There is also the income from lettings and, if it is the preferred option, we also have the ability to acquire mortgage debt. Remember that, even considering all this, each investor has an asset backed guarantee covering the entire capital advance.
Q: What does the ownership aspect mean?
A big part of the design has been to take a considered look at the recourse available to each partner should the deal not go according to plan. We have engaged with investors and industry professionals alike to listen to their experiences and incorporate the solutions into this product.
One of the most common reason property companies fail is to do with the guarantees they offer. Guarantees are made which only fit a certain point in the cycle, and when the market naturally moves on the company folds because the guarantees no longer fit the market. Guaranteed rent is the most common example of this.
When such companies collapse, the guarantees prove worthless because they were dependent of the companies being a going concern. This common problem can be designed around by taking the unusual step of securing the advance against an asset. This gives the guarantee substance beyond Castle & Gatehouse.
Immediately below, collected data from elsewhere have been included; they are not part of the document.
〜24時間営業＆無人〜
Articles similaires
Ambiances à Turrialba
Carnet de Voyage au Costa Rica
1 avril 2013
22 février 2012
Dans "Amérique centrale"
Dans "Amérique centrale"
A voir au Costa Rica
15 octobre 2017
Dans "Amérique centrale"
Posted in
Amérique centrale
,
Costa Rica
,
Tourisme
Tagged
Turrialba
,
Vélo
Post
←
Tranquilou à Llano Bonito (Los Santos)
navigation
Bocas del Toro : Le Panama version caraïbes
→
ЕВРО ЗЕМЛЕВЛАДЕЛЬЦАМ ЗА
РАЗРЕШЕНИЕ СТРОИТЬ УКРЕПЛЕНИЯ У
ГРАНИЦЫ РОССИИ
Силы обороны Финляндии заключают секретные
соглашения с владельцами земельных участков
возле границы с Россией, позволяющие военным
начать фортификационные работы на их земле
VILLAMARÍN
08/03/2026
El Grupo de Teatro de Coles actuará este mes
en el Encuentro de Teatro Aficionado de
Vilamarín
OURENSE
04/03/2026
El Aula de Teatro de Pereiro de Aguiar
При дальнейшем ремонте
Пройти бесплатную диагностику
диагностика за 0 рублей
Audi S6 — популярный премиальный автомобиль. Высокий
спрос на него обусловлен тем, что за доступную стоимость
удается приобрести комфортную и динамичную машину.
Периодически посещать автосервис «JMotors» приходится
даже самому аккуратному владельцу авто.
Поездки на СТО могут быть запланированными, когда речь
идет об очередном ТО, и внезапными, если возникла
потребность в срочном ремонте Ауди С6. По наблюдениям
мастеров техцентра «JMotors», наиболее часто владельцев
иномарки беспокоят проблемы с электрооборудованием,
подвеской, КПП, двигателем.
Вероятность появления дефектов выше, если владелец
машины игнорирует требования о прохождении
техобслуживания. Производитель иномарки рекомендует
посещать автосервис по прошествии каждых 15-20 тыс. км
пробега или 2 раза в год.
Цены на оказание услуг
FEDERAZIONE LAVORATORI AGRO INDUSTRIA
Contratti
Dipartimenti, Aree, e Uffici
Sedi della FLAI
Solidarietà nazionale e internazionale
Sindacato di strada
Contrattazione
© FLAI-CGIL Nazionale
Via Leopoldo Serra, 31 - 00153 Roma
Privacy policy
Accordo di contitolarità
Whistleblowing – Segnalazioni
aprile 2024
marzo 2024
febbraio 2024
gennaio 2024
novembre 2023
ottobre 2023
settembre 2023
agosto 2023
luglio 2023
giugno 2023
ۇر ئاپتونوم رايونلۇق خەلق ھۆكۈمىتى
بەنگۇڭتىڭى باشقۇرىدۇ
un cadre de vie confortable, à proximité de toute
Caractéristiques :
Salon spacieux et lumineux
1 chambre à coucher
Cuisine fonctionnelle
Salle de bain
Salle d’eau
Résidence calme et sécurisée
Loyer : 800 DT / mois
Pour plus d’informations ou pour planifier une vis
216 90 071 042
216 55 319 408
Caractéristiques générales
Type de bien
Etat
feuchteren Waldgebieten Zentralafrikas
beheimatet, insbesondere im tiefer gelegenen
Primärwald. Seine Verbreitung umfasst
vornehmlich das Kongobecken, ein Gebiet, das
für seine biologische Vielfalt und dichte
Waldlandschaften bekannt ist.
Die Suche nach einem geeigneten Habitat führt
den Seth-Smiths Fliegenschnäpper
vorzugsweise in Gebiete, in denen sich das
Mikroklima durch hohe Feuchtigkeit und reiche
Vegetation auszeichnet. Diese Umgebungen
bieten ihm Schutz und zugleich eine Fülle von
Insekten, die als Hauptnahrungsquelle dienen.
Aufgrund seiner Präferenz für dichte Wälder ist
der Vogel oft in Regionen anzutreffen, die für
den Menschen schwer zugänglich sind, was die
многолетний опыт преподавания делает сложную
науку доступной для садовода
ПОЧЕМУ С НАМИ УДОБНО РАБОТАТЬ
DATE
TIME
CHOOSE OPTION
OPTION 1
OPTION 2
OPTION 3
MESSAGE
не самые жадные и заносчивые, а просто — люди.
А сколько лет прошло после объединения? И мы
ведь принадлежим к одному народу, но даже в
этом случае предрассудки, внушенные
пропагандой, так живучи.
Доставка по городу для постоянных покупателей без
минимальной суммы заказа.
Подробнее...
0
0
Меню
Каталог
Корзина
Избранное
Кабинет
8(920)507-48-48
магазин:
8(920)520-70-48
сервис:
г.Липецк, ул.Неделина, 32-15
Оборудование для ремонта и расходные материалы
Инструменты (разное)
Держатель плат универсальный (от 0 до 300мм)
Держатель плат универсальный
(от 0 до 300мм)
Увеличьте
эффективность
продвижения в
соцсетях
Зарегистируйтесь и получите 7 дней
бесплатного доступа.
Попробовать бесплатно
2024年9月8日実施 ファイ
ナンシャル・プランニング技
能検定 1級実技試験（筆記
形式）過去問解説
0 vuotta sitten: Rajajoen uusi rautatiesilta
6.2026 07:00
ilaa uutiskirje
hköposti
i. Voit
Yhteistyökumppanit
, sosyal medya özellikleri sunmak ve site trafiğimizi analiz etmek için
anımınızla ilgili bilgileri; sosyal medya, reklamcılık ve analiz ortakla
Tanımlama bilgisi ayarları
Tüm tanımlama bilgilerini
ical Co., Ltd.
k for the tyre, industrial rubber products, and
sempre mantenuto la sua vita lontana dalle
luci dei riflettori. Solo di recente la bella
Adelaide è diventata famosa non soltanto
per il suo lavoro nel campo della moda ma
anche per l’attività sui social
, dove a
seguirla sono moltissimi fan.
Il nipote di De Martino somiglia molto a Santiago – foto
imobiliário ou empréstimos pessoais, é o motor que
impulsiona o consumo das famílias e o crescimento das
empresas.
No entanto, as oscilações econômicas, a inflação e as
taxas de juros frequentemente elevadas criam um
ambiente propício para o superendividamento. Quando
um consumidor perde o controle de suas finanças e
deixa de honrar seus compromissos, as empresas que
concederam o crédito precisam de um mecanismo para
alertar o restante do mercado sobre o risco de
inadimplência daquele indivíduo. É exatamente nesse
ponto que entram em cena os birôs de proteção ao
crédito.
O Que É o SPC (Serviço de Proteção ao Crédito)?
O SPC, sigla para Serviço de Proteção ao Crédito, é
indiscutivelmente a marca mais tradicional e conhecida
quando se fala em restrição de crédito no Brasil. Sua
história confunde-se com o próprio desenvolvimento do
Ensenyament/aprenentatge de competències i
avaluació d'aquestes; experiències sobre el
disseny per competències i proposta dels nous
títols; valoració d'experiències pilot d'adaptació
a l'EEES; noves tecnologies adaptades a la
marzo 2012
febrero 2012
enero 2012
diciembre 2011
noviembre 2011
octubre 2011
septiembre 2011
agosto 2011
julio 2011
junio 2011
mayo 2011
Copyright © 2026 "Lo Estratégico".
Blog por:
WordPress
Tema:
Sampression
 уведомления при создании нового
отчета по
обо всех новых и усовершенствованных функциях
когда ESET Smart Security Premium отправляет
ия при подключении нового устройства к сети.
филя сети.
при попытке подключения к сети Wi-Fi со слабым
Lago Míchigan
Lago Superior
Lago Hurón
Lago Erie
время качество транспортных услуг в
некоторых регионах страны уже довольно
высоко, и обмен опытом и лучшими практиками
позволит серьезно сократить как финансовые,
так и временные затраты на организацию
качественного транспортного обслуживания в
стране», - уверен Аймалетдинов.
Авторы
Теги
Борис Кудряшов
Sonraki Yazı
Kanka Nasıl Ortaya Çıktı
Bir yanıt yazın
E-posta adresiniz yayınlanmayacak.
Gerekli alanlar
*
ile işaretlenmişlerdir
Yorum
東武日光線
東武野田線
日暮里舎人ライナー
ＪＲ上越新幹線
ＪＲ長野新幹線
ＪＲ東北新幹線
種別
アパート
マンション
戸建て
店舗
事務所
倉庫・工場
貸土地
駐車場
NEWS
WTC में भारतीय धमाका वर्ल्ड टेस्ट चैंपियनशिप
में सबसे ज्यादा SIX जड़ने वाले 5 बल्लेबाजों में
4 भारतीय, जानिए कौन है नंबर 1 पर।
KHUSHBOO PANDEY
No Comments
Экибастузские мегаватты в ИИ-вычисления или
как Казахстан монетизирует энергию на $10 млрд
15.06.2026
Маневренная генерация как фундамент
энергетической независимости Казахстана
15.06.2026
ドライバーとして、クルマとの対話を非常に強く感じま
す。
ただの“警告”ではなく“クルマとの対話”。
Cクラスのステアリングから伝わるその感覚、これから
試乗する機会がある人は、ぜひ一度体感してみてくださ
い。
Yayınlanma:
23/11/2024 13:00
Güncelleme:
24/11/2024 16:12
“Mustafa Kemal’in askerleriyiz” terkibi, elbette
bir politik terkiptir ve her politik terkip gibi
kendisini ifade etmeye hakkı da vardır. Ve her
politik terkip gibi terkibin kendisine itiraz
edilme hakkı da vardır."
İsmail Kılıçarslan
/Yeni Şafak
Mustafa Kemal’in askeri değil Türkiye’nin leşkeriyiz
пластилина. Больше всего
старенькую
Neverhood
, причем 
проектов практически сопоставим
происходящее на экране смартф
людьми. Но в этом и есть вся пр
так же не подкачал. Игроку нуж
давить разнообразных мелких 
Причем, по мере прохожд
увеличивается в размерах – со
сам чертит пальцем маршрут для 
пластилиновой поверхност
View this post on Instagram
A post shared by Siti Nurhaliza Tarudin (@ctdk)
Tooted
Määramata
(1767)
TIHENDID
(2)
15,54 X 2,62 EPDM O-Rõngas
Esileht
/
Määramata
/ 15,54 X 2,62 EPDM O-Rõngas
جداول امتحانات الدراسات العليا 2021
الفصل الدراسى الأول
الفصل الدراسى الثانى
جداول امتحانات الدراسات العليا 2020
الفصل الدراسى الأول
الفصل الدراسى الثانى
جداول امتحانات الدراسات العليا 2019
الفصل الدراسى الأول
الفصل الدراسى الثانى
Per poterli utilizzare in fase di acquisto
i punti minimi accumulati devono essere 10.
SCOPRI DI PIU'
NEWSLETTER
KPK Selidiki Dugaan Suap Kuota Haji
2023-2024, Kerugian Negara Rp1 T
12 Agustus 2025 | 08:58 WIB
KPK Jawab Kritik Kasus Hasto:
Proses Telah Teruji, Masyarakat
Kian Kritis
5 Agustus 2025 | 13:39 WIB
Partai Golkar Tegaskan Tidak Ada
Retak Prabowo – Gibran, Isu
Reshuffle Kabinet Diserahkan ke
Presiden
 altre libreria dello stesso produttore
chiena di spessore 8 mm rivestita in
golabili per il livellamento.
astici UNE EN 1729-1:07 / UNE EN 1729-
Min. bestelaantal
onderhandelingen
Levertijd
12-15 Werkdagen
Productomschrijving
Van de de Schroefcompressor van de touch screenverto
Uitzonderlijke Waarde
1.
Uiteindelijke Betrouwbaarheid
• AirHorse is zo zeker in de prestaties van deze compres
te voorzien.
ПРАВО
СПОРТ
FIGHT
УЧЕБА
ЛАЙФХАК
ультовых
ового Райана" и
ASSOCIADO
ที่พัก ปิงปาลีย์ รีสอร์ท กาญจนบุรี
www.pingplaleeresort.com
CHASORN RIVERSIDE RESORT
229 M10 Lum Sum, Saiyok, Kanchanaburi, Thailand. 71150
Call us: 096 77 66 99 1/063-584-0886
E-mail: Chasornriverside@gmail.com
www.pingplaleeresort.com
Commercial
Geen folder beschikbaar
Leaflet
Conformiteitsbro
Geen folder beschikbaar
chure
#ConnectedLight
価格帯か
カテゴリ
Each JV partner has the security of a separated, stand alone asset that they are the sole claimant to if the security ever needed to be enforced. As part of the Joint Venture deal we cannot raise mortgage debt ahead of an investor, so the investor is always first in line. You have the confidence that all aspects of the deal have been well-designed, even the parts you should never have to see but can if you so wish to. 100% capital secured means exactly that.
Q: Who does the renovation work?
Through our consistent requirements for renovations at a consistently high standard, we have strong relationships with contractors throughout the North of the country, who are constantly bidding for our business which helps us keeps costs low, along with economies of scale.
A renovations team will be assigned to each property on an individual basis as and when they are required.